Deine Aufgabe → Nenne das Programm, mit dem laut dem Forenthread über Aufnahme- und Videobearbeitungsprogramme die Aufnahmen meistens getätigt werden.

Text zur Prüfung →
┄┄┄┄┄┄┄┄┄┄┄┄┄┄┄┄┄┄┄┄

# Aufnahmeprogramm und Videobearbeitungsprogramm gesucht !



## X81505M (2. Februar 2012)

Hallo ich suche für das Aufnehmen von MW3 ein gutes Prog zum Filmen ohne Werbung etc und ein Videobearbeitungsprog.
Beide sollten kostenlos sein da ich mich erstmal in die Materie einarbeiten will ohne Kohle auszugeben ^^


----------



## MClolwut (2. Februar 2012)

Die Aufnahmen werden meistens mit Fraps getätigt. Oder auch anderen Tools, je nach bedarf. Ich mag Camtasia Studio.

Die Videos bearbeiten... die meisten nutzen  Adobe After Effects oder auch Sony Vegas Pro, auch beides Kostenpflichtig. Gratis Tools fallen mir leider keine ein..


----------



## X81505M (4. Februar 2012)

Okay Danke.
900 Euro möcht ich halt net investieren^^
Ich werde beide Progs mal ausprobieren und gucken welches für mich die besseren Resultate liefert.
Bei den Bearbeitungsprogrammen werd ich mal gucken was es für andere Möglichkeiten gibt.


----------



## slayerms (7. Februar 2012)

┄┄┄┄┄┄┄┄┄┄┄┄┄┄┄┄┄┄┄┄

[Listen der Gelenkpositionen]

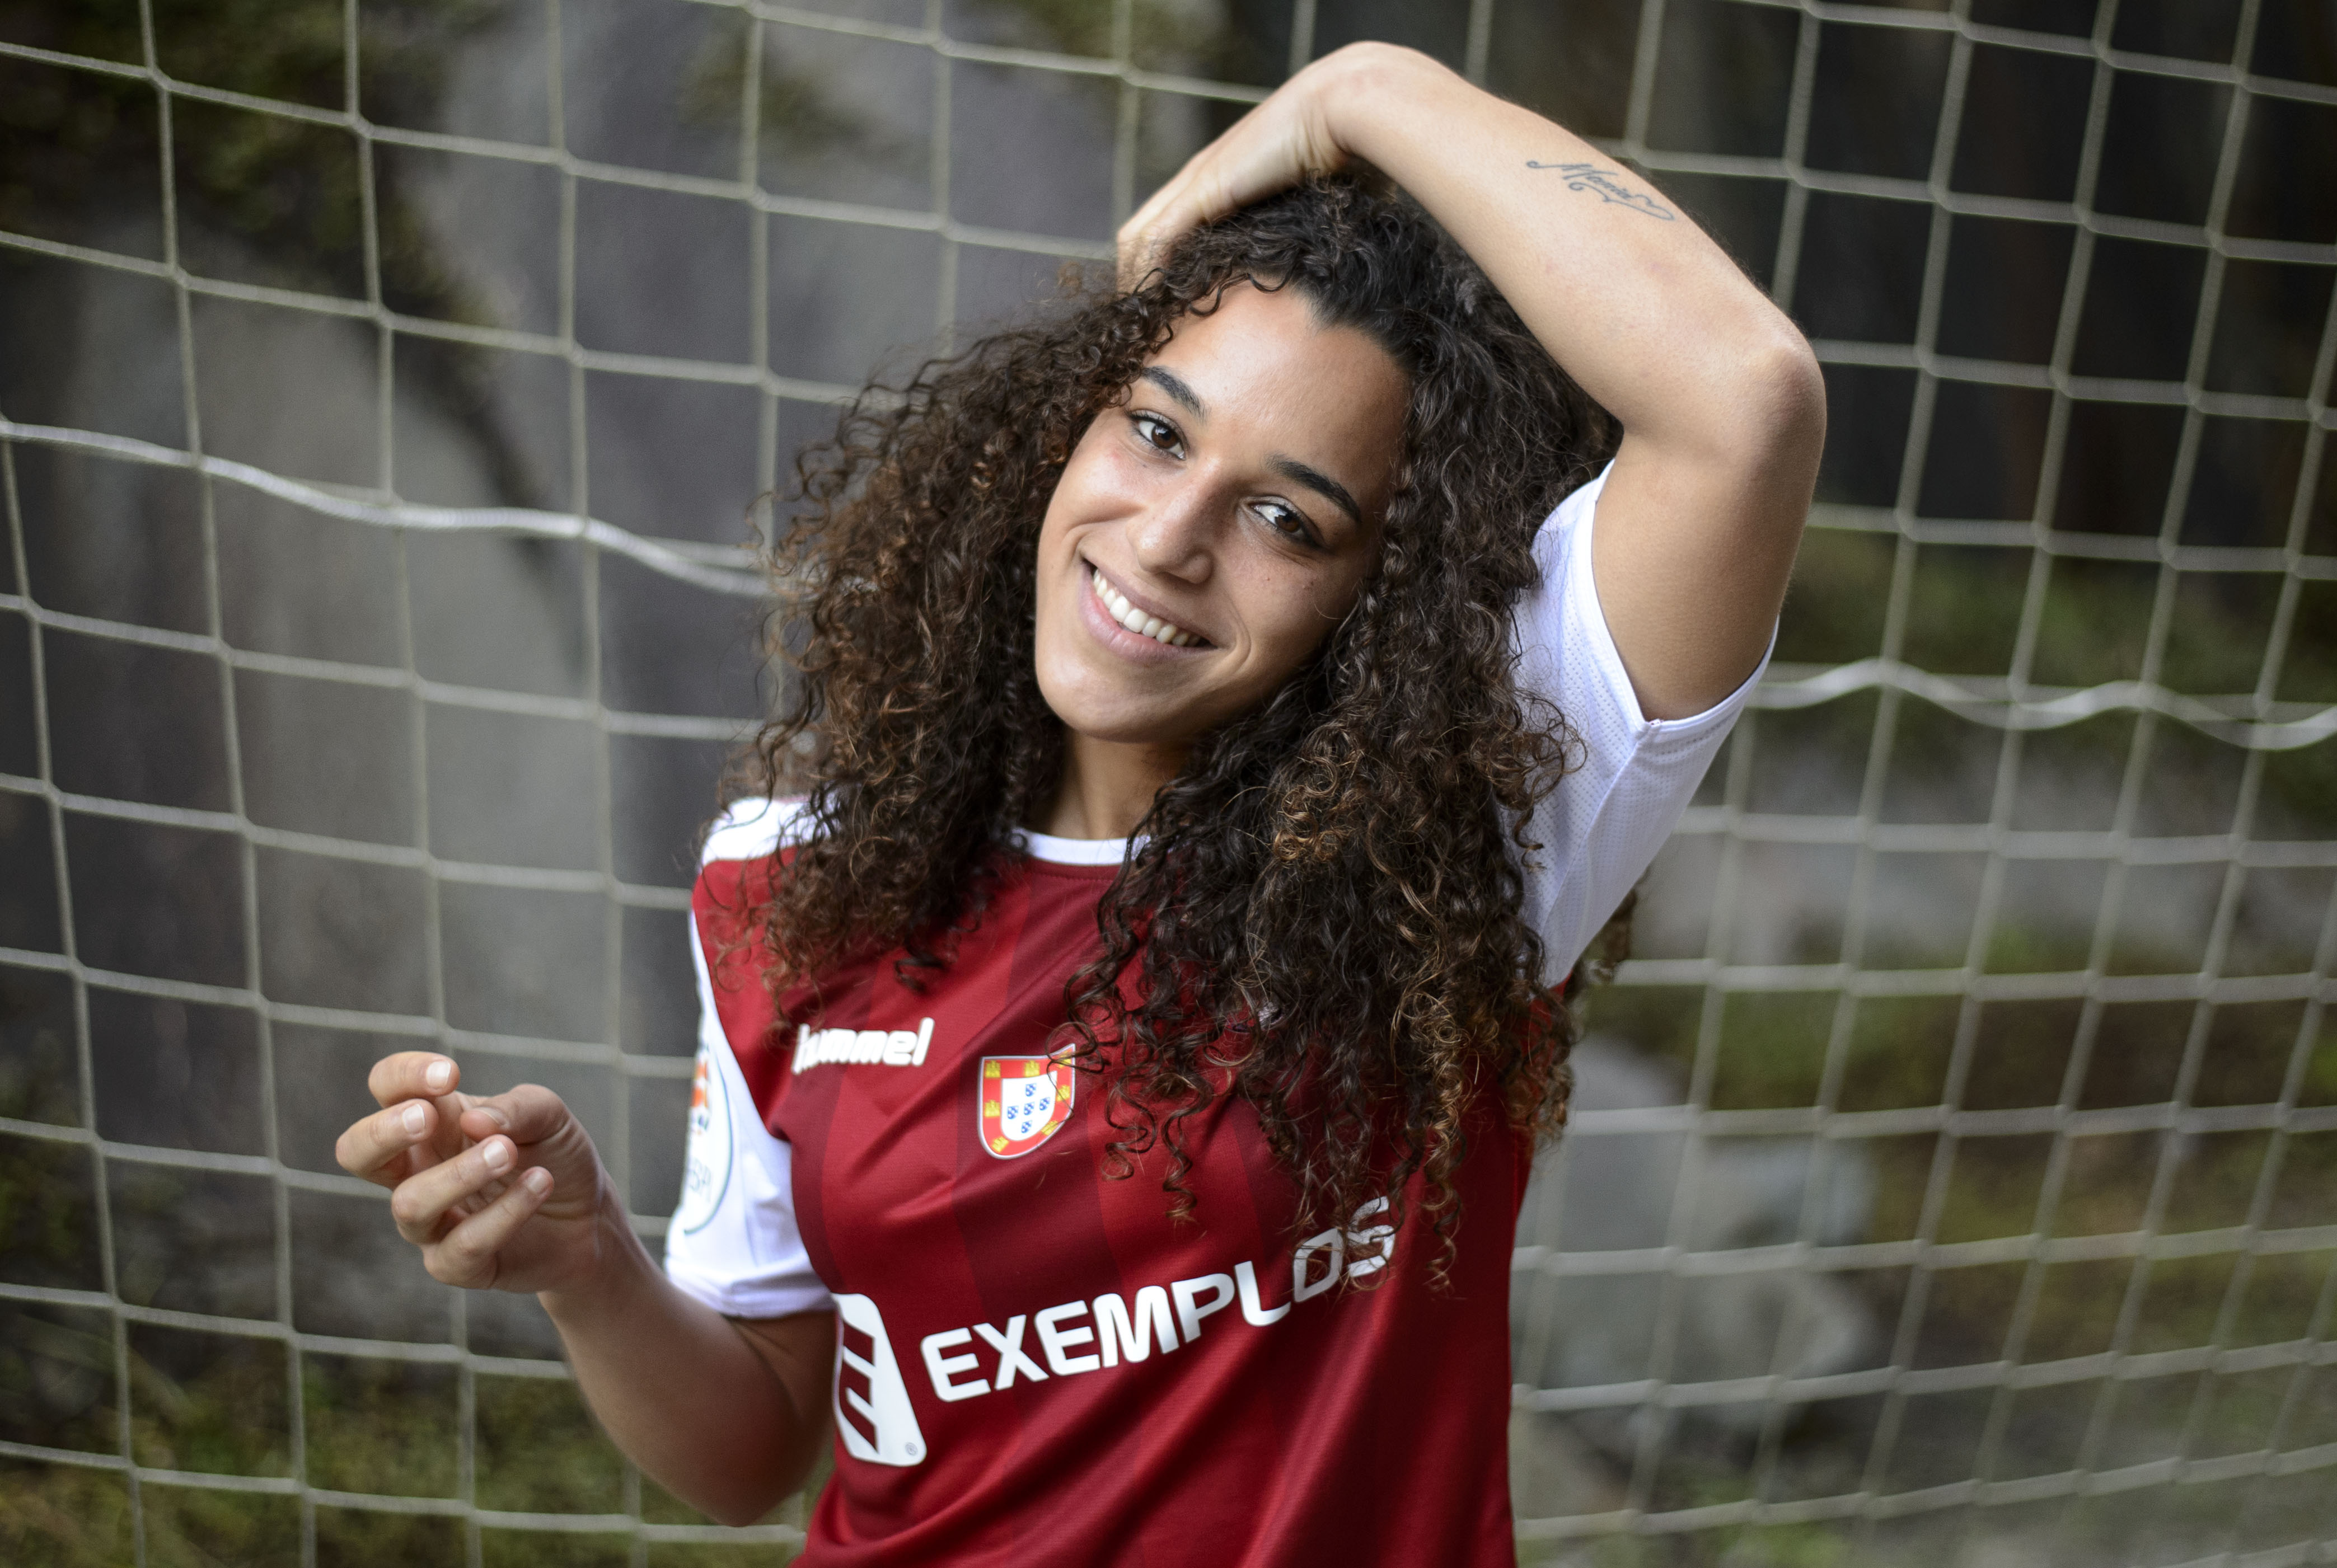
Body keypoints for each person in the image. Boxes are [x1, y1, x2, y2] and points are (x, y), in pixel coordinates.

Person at [334, 41, 1823, 1565]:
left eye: (1284, 517)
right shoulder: (792, 878)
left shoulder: (1470, 835)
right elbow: (749, 1450)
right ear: (1065, 424)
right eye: (1156, 431)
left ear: (1388, 600)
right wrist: (588, 1262)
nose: (1168, 537)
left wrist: (1363, 92)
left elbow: (1745, 397)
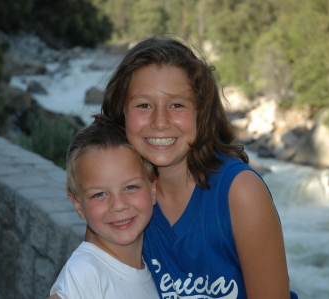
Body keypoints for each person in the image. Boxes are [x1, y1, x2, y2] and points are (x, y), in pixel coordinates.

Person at [98, 36, 299, 299]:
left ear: (200, 113)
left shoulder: (239, 193)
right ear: (121, 112)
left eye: (177, 105)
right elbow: (89, 274)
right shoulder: (118, 197)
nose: (160, 121)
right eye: (144, 105)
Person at [48, 116, 160, 299]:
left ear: (152, 189)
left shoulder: (150, 267)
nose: (118, 205)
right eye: (99, 194)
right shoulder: (86, 272)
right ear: (78, 204)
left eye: (130, 187)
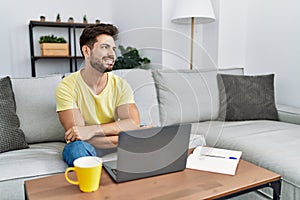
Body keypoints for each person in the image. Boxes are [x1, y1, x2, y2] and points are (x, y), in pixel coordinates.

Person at [55, 23, 140, 166]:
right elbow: (79, 136)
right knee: (75, 149)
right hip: (88, 146)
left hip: (107, 139)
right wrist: (128, 135)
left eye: (113, 49)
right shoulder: (67, 86)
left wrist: (93, 130)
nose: (112, 54)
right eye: (104, 47)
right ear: (87, 51)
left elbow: (132, 123)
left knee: (155, 136)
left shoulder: (120, 85)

┄┄┄┄┄┄┄┄┄┄┄┄┄┄┄┄┄┄┄┄

Ergebnis → Fraps